### Source extract

>>

The Constitution — Interview with Legal Scholar Michael Paulsen

The Constitution — Interview with Legal Scholar Michael Paulsen February 20, 2016

Law professor Michael Paulsen and his son, Luke, a recent graduate of Princeton, teamed up to write a terrific book on the US Constitution.

The Constitution: An Introduction does not disappoint.  It is thorough, thoughtful, well written, and accessible to all kinds of readers.  As a devoted reader of history, it helped me make many connections, as my heavily annotated copy will attest.

The following interview was done with Michael Paulsen.  David George Moore conducted the interview.  Dave blogs at www.twocities.org.

Moore: The back-story that spawned the writing of this book is somewhat unusual.  Would you fill out some of those details?

<<

### Task objective
Answer the following from the Constitution interview page:
(a) From which university did Luke Paulsen recently graduate?
(b) What is the title of the book he wrote with his father?
(c) Who conducted the interview with Michael Paulsen?
The items after this point were drawn from a separate source.

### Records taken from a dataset
>>

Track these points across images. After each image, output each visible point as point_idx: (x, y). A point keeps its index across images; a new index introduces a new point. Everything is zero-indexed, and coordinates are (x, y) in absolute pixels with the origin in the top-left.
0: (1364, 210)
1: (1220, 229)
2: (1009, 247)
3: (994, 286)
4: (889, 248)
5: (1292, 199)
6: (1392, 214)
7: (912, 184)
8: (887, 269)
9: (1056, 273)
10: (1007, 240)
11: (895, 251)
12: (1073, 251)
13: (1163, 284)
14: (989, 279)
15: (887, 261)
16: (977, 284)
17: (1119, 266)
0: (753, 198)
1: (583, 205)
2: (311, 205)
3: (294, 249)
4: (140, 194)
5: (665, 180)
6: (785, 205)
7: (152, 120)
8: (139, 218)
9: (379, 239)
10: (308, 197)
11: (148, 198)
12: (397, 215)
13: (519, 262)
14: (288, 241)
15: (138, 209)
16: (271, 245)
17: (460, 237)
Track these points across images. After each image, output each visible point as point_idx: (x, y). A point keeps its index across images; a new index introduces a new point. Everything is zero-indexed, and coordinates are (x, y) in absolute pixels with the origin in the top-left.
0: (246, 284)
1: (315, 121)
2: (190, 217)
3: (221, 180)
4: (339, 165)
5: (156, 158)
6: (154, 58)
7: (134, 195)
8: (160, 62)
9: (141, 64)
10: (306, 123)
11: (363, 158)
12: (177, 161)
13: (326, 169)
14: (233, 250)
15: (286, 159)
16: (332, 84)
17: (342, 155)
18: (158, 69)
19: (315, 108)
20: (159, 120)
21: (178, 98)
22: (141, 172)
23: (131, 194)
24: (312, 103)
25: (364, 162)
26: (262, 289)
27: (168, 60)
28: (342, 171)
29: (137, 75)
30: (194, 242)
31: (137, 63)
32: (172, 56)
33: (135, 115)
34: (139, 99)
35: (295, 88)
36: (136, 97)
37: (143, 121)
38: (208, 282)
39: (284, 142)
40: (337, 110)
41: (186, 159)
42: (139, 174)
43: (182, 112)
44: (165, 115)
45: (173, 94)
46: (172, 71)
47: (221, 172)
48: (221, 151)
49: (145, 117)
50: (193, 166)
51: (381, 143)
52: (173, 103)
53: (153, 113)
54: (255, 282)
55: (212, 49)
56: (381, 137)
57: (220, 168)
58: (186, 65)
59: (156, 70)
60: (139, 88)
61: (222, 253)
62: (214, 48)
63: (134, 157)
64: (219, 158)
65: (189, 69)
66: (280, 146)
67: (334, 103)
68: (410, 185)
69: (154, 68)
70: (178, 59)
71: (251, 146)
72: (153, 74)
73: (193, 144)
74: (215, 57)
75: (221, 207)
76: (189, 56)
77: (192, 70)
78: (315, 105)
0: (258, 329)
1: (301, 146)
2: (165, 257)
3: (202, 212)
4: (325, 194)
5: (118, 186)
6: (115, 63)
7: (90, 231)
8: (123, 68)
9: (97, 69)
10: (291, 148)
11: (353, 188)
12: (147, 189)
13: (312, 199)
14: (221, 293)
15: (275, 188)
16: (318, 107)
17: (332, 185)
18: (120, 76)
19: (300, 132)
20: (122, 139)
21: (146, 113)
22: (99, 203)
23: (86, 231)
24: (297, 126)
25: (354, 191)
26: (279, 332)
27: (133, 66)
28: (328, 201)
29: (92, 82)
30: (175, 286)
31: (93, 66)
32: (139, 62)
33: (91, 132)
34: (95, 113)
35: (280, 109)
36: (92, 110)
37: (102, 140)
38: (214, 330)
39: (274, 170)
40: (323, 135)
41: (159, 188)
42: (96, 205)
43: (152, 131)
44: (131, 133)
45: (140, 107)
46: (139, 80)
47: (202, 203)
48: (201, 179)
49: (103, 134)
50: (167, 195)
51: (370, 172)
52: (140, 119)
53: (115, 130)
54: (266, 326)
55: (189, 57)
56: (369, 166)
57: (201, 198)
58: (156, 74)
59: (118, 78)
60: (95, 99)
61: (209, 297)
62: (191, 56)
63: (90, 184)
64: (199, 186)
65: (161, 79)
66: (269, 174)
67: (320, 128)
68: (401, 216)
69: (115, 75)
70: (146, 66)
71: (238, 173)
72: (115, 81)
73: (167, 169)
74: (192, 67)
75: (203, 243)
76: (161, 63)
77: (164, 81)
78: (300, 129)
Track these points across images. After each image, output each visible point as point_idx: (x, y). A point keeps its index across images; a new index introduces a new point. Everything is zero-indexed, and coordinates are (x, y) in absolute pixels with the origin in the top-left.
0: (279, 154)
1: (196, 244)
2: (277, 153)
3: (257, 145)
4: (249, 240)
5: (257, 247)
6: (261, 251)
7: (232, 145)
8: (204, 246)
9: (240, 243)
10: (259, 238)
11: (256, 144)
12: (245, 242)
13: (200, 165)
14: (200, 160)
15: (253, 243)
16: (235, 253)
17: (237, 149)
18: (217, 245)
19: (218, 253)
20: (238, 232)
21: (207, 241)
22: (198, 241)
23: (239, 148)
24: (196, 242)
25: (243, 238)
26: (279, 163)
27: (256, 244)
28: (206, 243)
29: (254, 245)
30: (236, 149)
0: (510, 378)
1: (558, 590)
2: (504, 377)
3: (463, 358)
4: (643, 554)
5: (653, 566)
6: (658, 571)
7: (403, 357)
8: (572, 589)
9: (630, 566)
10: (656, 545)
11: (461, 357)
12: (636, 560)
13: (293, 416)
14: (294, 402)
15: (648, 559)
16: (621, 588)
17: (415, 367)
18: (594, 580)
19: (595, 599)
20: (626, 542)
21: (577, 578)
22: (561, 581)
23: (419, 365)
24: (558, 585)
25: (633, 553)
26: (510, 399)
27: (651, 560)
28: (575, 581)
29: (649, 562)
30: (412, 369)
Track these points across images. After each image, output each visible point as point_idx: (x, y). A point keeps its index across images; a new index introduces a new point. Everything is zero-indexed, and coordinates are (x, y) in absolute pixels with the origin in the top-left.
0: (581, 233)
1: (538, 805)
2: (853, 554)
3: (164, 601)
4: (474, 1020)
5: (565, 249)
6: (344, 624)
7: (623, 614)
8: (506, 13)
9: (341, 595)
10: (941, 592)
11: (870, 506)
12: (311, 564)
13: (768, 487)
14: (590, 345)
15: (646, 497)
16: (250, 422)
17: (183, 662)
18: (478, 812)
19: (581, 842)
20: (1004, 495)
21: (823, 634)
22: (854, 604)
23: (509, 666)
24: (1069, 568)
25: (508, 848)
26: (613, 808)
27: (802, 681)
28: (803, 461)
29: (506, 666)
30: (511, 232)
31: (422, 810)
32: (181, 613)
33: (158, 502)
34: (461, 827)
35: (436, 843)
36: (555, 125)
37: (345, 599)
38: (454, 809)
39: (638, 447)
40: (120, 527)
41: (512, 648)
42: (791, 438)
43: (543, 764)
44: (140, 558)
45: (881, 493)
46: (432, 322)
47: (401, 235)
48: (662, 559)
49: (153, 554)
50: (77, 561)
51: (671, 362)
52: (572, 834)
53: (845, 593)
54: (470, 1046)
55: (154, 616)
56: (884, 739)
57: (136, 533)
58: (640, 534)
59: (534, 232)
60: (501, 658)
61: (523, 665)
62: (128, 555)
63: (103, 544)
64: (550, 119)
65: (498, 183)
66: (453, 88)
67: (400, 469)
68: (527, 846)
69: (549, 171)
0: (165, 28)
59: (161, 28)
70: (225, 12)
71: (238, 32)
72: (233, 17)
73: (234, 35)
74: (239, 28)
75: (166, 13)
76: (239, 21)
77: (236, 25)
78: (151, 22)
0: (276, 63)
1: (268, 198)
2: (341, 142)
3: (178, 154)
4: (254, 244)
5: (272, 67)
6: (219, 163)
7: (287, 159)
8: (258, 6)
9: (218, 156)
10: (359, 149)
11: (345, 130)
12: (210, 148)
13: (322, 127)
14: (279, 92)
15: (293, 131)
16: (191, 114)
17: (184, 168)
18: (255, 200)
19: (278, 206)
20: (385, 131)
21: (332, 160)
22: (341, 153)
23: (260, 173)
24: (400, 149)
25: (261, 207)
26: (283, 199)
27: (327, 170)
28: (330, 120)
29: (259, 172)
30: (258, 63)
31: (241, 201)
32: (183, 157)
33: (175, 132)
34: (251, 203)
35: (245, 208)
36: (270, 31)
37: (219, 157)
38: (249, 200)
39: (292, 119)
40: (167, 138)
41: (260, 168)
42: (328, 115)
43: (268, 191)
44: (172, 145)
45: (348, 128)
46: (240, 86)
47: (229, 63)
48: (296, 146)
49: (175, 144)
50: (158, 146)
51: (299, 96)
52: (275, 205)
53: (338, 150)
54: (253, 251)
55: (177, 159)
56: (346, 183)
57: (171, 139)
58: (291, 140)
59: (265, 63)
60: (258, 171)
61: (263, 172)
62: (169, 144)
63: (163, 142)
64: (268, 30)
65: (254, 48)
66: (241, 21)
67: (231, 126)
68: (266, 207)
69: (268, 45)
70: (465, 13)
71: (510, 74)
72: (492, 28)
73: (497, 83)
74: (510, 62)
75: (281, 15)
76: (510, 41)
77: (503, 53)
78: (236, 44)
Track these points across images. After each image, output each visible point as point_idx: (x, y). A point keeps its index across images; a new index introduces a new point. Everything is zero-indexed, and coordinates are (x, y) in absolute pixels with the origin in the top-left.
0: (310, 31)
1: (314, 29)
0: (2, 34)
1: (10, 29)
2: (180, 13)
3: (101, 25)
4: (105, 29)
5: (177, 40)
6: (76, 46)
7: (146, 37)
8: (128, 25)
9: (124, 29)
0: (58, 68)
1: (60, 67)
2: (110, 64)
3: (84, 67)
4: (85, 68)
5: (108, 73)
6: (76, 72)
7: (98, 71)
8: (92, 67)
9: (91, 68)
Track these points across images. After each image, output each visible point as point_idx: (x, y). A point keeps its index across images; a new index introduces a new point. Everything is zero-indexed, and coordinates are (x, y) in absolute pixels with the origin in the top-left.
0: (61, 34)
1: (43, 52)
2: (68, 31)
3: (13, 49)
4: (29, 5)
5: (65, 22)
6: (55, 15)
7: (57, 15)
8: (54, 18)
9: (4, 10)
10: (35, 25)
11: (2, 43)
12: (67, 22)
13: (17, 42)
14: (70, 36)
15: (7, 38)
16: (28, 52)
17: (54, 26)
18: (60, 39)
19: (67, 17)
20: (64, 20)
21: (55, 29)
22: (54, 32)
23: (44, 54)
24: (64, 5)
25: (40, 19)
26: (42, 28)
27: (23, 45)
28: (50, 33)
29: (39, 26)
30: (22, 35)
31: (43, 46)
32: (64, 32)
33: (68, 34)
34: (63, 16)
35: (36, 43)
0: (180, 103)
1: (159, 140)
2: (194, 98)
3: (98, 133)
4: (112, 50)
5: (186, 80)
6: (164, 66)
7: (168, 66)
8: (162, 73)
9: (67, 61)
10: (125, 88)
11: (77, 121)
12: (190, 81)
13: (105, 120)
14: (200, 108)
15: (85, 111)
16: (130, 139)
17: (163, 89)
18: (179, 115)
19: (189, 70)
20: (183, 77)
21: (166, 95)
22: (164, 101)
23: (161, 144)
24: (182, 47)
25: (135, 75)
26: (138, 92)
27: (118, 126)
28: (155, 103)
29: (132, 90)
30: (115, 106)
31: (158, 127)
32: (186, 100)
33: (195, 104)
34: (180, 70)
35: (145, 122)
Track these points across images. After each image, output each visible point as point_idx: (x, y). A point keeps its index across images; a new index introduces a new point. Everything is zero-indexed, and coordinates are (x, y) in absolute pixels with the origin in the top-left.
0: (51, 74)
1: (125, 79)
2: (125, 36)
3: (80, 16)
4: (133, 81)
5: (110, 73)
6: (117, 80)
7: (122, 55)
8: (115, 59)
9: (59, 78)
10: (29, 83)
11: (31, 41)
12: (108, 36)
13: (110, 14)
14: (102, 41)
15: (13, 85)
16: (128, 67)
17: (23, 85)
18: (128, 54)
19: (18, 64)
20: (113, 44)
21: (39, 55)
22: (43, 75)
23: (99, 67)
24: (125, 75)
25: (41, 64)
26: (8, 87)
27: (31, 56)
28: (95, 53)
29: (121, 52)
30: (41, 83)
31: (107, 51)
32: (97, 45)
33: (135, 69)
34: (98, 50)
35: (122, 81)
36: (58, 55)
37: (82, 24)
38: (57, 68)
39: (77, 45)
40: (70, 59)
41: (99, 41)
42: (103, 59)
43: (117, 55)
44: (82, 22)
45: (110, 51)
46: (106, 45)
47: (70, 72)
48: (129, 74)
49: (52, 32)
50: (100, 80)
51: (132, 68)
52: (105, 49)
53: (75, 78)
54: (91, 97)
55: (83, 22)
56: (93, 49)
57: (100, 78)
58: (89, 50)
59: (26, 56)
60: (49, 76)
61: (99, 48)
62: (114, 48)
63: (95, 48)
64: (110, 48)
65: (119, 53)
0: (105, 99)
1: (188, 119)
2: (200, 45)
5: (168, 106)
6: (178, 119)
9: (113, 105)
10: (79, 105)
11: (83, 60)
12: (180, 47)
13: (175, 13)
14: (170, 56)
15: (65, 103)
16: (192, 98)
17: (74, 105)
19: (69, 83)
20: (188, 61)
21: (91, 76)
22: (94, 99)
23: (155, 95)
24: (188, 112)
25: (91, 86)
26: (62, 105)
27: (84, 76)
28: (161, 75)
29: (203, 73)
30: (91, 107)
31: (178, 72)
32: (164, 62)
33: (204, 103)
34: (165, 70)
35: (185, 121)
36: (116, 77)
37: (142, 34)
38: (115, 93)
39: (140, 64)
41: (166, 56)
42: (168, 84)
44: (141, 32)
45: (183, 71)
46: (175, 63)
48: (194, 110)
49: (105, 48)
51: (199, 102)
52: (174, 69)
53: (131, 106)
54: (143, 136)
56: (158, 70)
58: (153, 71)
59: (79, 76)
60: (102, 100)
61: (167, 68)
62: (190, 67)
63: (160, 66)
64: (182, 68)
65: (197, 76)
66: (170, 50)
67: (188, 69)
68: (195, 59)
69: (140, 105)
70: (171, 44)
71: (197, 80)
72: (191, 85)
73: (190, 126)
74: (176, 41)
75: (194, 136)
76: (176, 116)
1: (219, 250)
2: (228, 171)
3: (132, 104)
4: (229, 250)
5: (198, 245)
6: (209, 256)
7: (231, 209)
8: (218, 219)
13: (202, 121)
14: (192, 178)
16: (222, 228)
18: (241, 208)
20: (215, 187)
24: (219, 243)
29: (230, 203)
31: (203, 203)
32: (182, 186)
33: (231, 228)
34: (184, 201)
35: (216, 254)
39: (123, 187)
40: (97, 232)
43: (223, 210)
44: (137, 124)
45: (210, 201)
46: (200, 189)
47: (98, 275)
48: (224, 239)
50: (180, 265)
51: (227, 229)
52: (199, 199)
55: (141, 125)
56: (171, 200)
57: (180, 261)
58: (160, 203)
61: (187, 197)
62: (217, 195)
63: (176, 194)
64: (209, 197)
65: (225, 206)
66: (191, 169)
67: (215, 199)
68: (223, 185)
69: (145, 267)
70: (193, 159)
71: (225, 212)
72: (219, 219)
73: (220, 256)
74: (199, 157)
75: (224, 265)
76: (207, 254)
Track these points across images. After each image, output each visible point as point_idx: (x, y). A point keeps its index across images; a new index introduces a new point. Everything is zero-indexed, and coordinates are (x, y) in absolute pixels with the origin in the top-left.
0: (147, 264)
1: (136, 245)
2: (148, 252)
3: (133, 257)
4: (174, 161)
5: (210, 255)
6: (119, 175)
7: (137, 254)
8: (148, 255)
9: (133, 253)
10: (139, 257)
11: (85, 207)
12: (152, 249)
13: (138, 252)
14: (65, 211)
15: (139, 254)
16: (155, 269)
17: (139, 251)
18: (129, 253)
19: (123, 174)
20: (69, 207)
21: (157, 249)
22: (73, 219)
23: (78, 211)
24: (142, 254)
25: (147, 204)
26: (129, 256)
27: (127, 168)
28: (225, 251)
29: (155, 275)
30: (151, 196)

<<

### Result of this task
(a) Princeton
(b) The Constitution: An Introduction
(c) David George Moore